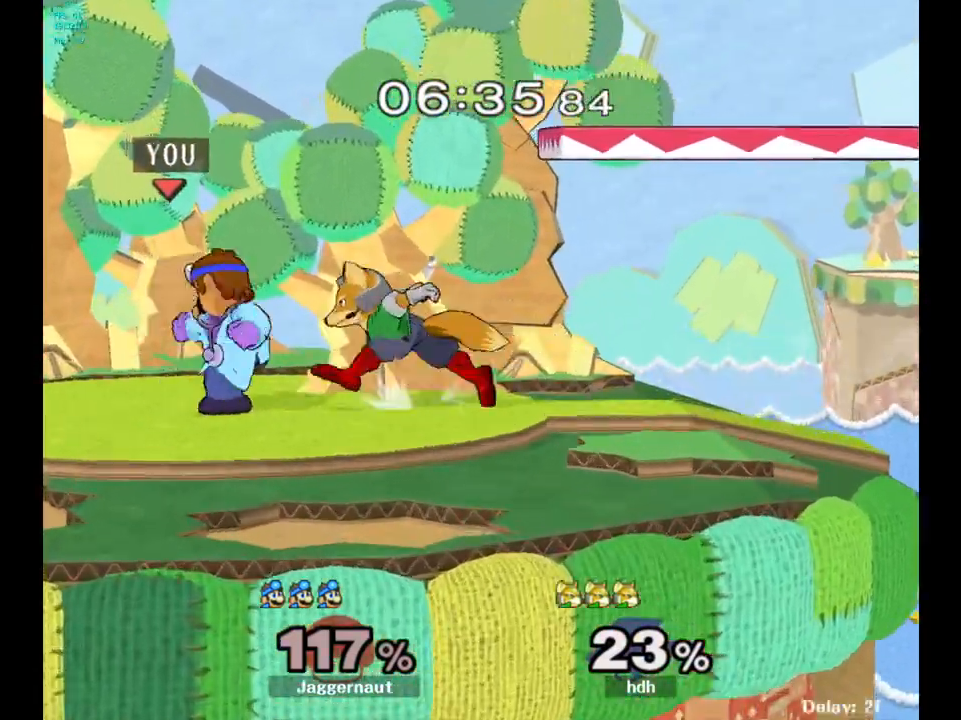
{"buttons": [], "left_stick": "center", "right_stick": "center", "events": [[100, "A", "up"], [117, "left_stick", "up-right"], [433, "left_stick", "center"]]}
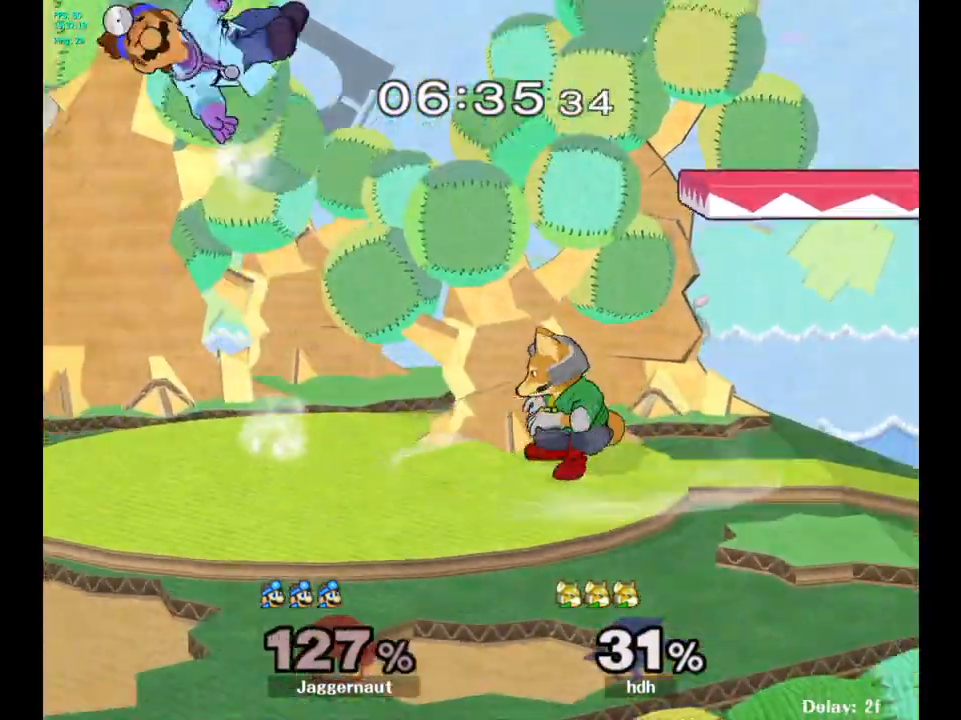
{"buttons": [], "left_stick": "left", "right_stick": "center", "events": [[50, "A", "down"], [150, "A", "up"], [267, "left_stick", "left"]]}
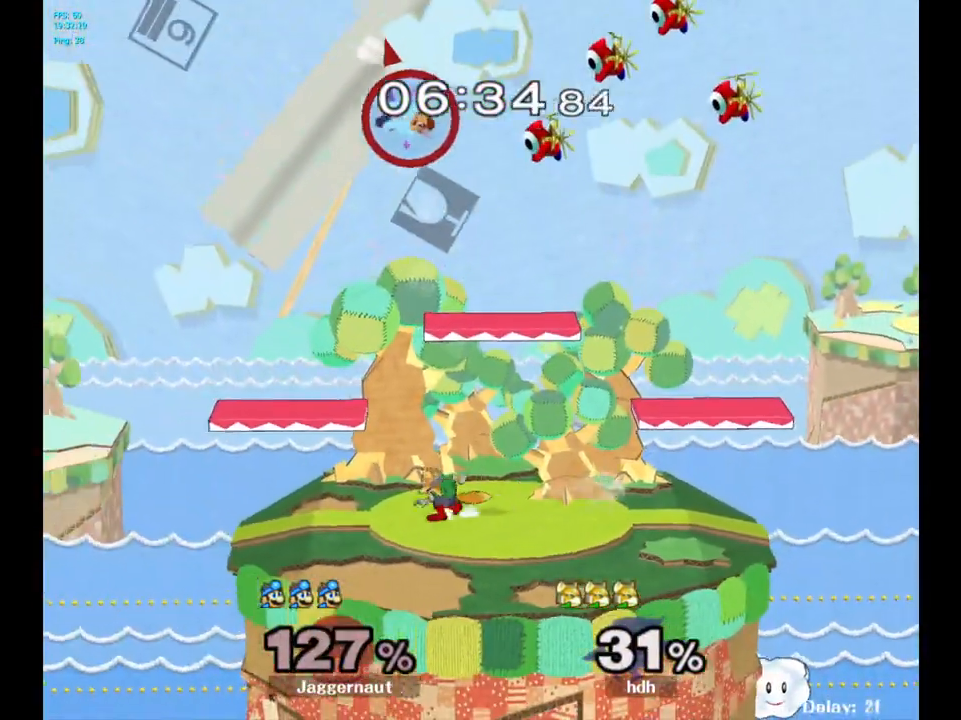
{"buttons": [], "left_stick": "left", "right_stick": "center", "events": []}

> [Action item] The required output is the listing above reproduced exactly, pictures removed.

> [Completed exercise]
{"buttons": [], "left_stick": "center", "right_stick": "center", "events": [[100, "A", "up"], [117, "left_stick", "up-right"], [433, "left_stick", "center"]]}
{"buttons": [], "left_stick": "left", "right_stick": "center", "events": [[50, "A", "down"], [150, "A", "up"], [267, "left_stick", "left"]]}
{"buttons": [], "left_stick": "left", "right_stick": "center", "events": []}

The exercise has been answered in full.